Dossier acquisition de scanners pour la vérification des importations : La preuve que les cadres n’aident vraiment pas Yayi

Publié le par L'informateur

Le jeudi 16 décembre 2010 la commission interministérielle chargée de dépouiller les dossiers d’appel d’offre relatif à l’acquisition des scanners devant servir à vérifier les produits importés a travaillé comme on en a jamais vu. Une vitesse de croisière qui ne laisse aucun doute sur les intentions cachées des membres et le coup qui est préparé une fois de plus sur le dos du régime du changement.

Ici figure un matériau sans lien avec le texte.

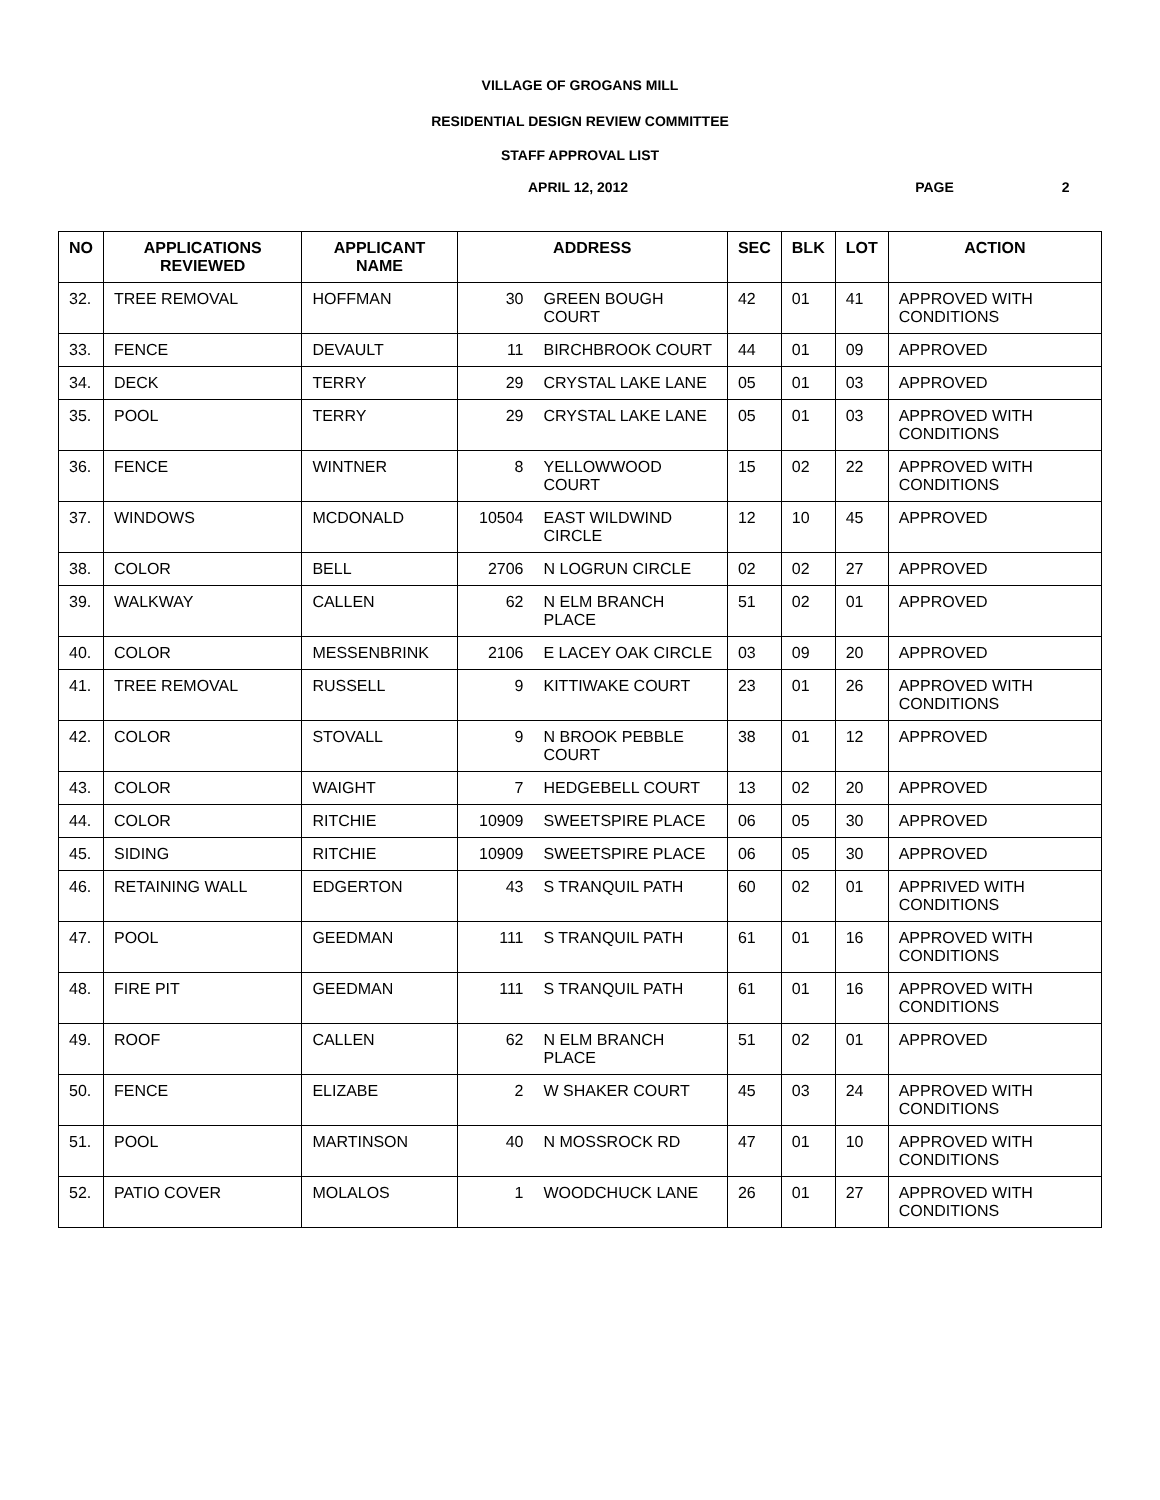VILLAGE OF GROGANS MILL
RESIDENTIAL DESIGN REVIEW COMMITTEE
STAFF APPROVAL LIST
APRIL 12, 2012 PAGE 2
| NO | APPLICATIONS REVIEWED | APPLICANT NAME | ADDRESS | | SEC | BLK | LOT | ACTION |
| --- | --- | --- | --- | --- | --- | --- | --- | --- |
| 32. | TREE REMOVAL | HOFFMAN | 30 | GREEN BOUGH COURT | 42 | 01 | 41 | APPROVED WITH CONDITIONS |
| 33. | FENCE | DEVAULT | 11 | BIRCHBROOK COURT | 44 | 01 | 09 | APPROVED |
| 34. | DECK | TERRY | 29 | CRYSTAL LAKE LANE | 05 | 01 | 03 | APPROVED |
| 35. | POOL | TERRY | 29 | CRYSTAL LAKE LANE | 05 | 01 | 03 | APPROVED WITH CONDITIONS |
| 36. | FENCE | WINTNER | 8 | YELLOWWOOD COURT | 15 | 02 | 22 | APPROVED WITH CONDITIONS |
| 37. | WINDOWS | MCDONALD | 10504 | EAST WILDWIND CIRCLE | 12 | 10 | 45 | APPROVED |
| 38. | COLOR | BELL | 2706 | N LOGRUN CIRCLE | 02 | 02 | 27 | APPROVED |
| 39. | WALKWAY | CALLEN | 62 | N ELM BRANCH PLACE | 51 | 02 | 01 | APPROVED |
| 40. | COLOR | MESSENBRINK | 2106 | E LACEY OAK CIRCLE | 03 | 09 | 20 | APPROVED |
| 41. | TREE REMOVAL | RUSSELL | 9 | KITTIWAKE COURT | 23 | 01 | 26 | APPROVED WITH CONDITIONS |
| 42. | COLOR | STOVALL | 9 | N BROOK PEBBLE COURT | 38 | 01 | 12 | APPROVED |
| 43. | COLOR | WAIGHT | 7 | HEDGEBELL COURT | 13 | 02 | 20 | APPROVED |
| 44. | COLOR | RITCHIE | 10909 | SWEETSPIRE PLACE | 06 | 05 | 30 | APPROVED |
| 45. | SIDING | RITCHIE | 10909 | SWEETSPIRE PLACE | 06 | 05 | 30 | APPROVED |
| 46. | RETAINING WALL | EDGERTON | 43 | S TRANQUIL PATH | 60 | 02 | 01 | APPRIVED WITH CONDITIONS |
| 47. | POOL | GEEDMAN | 111 | S TRANQUIL PATH | 61 | 01 | 16 | APPROVED WITH CONDITIONS |
| 48. | FIRE PIT | GEEDMAN | 111 | S TRANQUIL PATH | 61 | 01 | 16 | APPROVED WITH CONDITIONS |
| 49. | ROOF | CALLEN | 62 | N ELM BRANCH PLACE | 51 | 02 | 01 | APPROVED |
| 50. | FENCE | ELIZABE | 2 | W SHAKER COURT | 45 | 03 | 24 | APPROVED WITH CONDITIONS |
| 51. | POOL | MARTINSON | 40 | N MOSSROCK RD | 47 | 01 | 10 | APPROVED WITH CONDITIONS |
| 52. | PATIO COVER | MOLALOS | 1 | WOODCHUCK LANE | 26 | 01 | 27 | APPROVED WITH CONDITIONS |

Si le bilan économique de Yayi est catastrophique, la responsabilité des cadres de notre pays en est pour beaucoup. En tout cas, tout porte à le croire. Jeudi dernier, ces cadres se sont encore faits remarqués dans le dossier relatif à l’acquisition de scanners pour contrôler les produits importés dans notre pays. Les membres de la commission interministérielle chargée de ce dossier ont procédé au dépouillement dans des conditions qui ne garantissent aucune transparence au point où aujourd’hui certains soumissionnaires nationaux comme étrangers s’étonnent de ce que cela puisse se passer ainsi au Bénin. Un plan bien monté qui vise simplement à donner le marché à l’un des soumissionnaires au détriment des autres. Effectivement ce plan a été bien exécuté puisque, pour une opération de dépouillement qui se déroule normalement en plusieurs phases, ladite commission a tout fait le même jour avec entrain. Elle n’a pas jugé utile dans ces conditions de faire en sorte que tous les soumissionnaires soient effectivement là même si cela n’est pas obligatoire. Une fois qu’on veut précipiter les choses,  cela sous entend forcément d’autres dispositions ; ce qui n’a pas été le cas. Selon nos investigations, la commission s’est réunie et tout s’est déroulé comme une lettre à la poste. Les Membres ont vite apporté leur violon pour éviter qu’on revienne dessus le lendemain. Pour ce faire bonne conscience, ils ont appelé très tard dans la nuit du jeudi certains soumissionnaires de venir assister à l’ouverture des offres financières, ce qui est chose rare. Qu’est-ce qui, dans ce dossier justifie qu’on aille à une heure aussi avancée ? Si cela ne cache véritablement pas quelque chose ? En tout cas, dans ce dossier, il est question que le chef de l’Etat cherche à comprendre ce qui s’est vraiment passé. Cela est d’autant plus important que nous sommes en fin de mandat.